The urine routine is a set of screening tests that can detect some common diseases. It may be used to screen for and/or help diagnose conditions such as a urinary tract infections, kidney disorders, liver problems, diabetes or other metabolic conditions, to name a few.
A urine routine examination or Urinanalysis is comprised of several chemical, microscopic and visual examinations used to detect cells, cell fragments and substances such as crystals or casts in the urine associated with the various conditions listed above. It can detect abnormalities that might require follow-up investigation and additional testing. Often, substances such as protein or glucose will begin to appear in the urine before people are aware that they may have a problem.
This is a pathological blood test used to evaluate your overall health and detect a wide range of disorders, including anemia, infection and leukemia. Abnormal increases or decreases in cell counts as revealed in a complete blood count may indicate that you have an underlying medical condition.
Parathyroid Hormone (PTH) is released by the Parathyroid glands. The 4 tiny Parathyroid glands are located in the neck, near or attached to the back side of the thyroid gland. The Thyroid gland is located in the neck, just above where your collarbones meet in the middle. PTH controls Calcium, Phosphorus, and Vitamin D levels in the blood. It is important for regulating bone growth.

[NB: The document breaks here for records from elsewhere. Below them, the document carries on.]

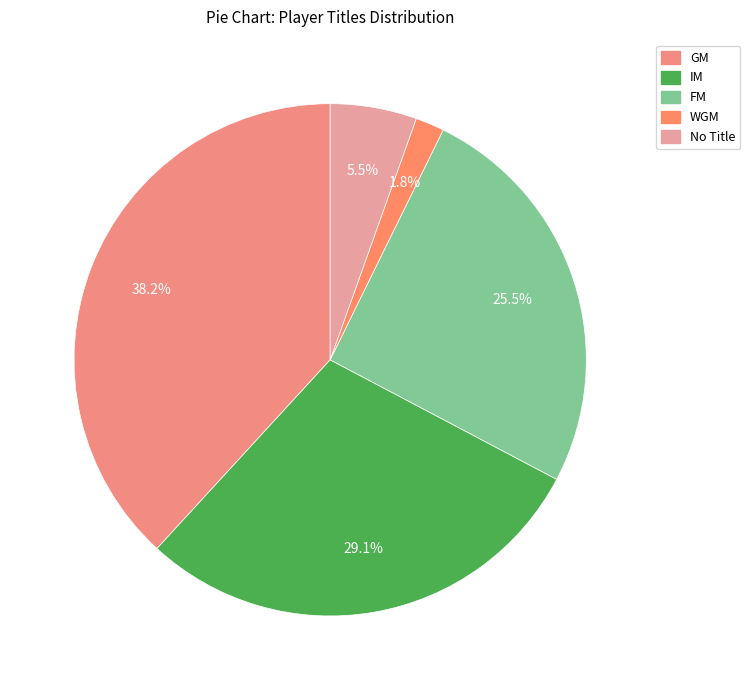

How many slices are in this pie chart?

5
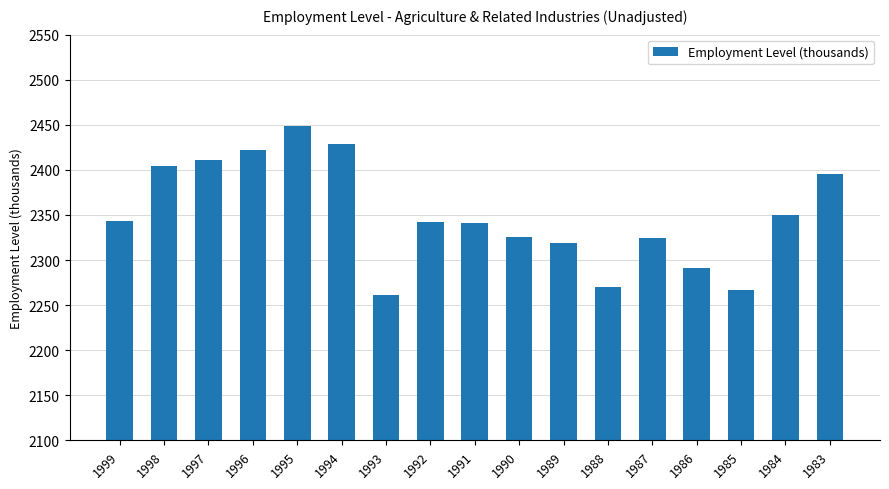

Does the chart contain any negative values?

No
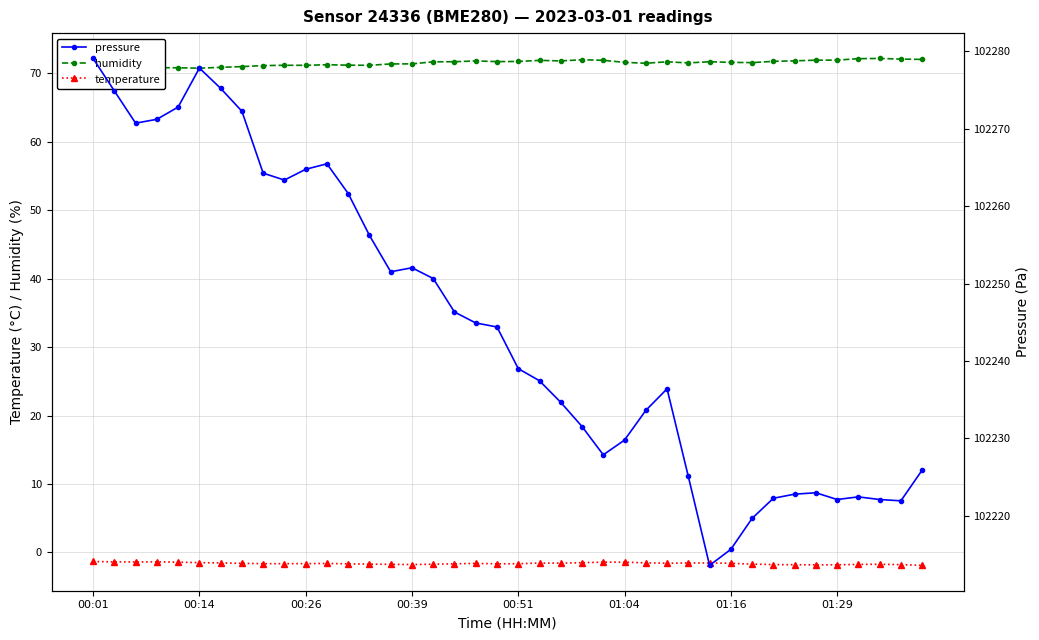

Is the value of pressure at 14 greater than the value of temperature at 32?

Yes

A Vitamin D test is used to:
> Determine if bone weakness, bone malformation, or abnormal metabolism of calcium (reflected by abnormal calcium, phosphorus, PTH) is occurring as a result of a deficiency or excess of Vitamin D
> Help diagnose or monitor problems with parathyroid gland functioning since PTH is essential for Vitamin D activation
> Screen people who are at high risk of deficiency, as recommended by the National Osteoporosis Foundation, the Institute of Medicine, and the Endocrine Society
> Help monitor the health status of individuals with diseases that interfere with fat absorption, such as cystic fibrosis and Crohn disease, since Vitamin D is a fat-soluble vitamin and is absorbed from the intestine like a fat
> Monitor people who have had gastric bypass surgery and may not be able to absorb enough Vitamin D
> Help determine the effectiveness of treatment when Vitamin D, calcium, phosphorus, and/or magnesium supplementation is prescribed
The usual blood test which checks that the kidneys are working properly measures the level of urea, creatinine and certain dissolved salts. If you have type 1 or type 2 diabetes or high blood pressure, your doctor may recommend this test every 6 months.
Blood test to help diagnose and monitor liver disease or damage. The tests measure the levels of certain enzymes and proteins in your blood.Some of these tests measure how well the liver is performing its normal functions of producing protein and clearing bilirubin, a blood waste product. Other liver function tests measure enzymes that liver cells release in response to damage or disease.
Thyroid function tests are a series of blood tests used to measure health of thyroid gland. The thyroid produces two major hormones: triiodothyronine (T3) and thyroxine (T4). If your thyroid gland doesn’t produce enough of these hormones, you may experience symptoms such as weight gain, lack of energy, and depression. This condition is called hypothyroidism.If your thyroid gland produces too many hormones, you may experience weight loss, high levels of anxiety, tremors, and a sense of being on a high. This is called hyperthyroidism.
A blood glucose test measures the amount of glucose in your blood. Glucose, a type of simple sugar, is your body’s main source of energy. Your body converts the carbohydrates you eat into glucose.
Glucose testing is primarily done to check for type 1 diabetes, type 2 diabetes, and gestational diabetes. Diabetes is a condition that causes your blood glucose level to rise.
The amount of sugar in your blood is usually controlled by a hormone called insulin. However, if you have diabetes, your body either doesn’t make enough insulin or the insulin produced doesn’t work properly. This causes sugar to build up in your blood. Increased levels of blood sugar can lead to severe organ damage if left untreated.
In some cases, blood glucose testing may also be used to test for hypoglycemia. This condition occurs when the levels of glucose in your blood are too low.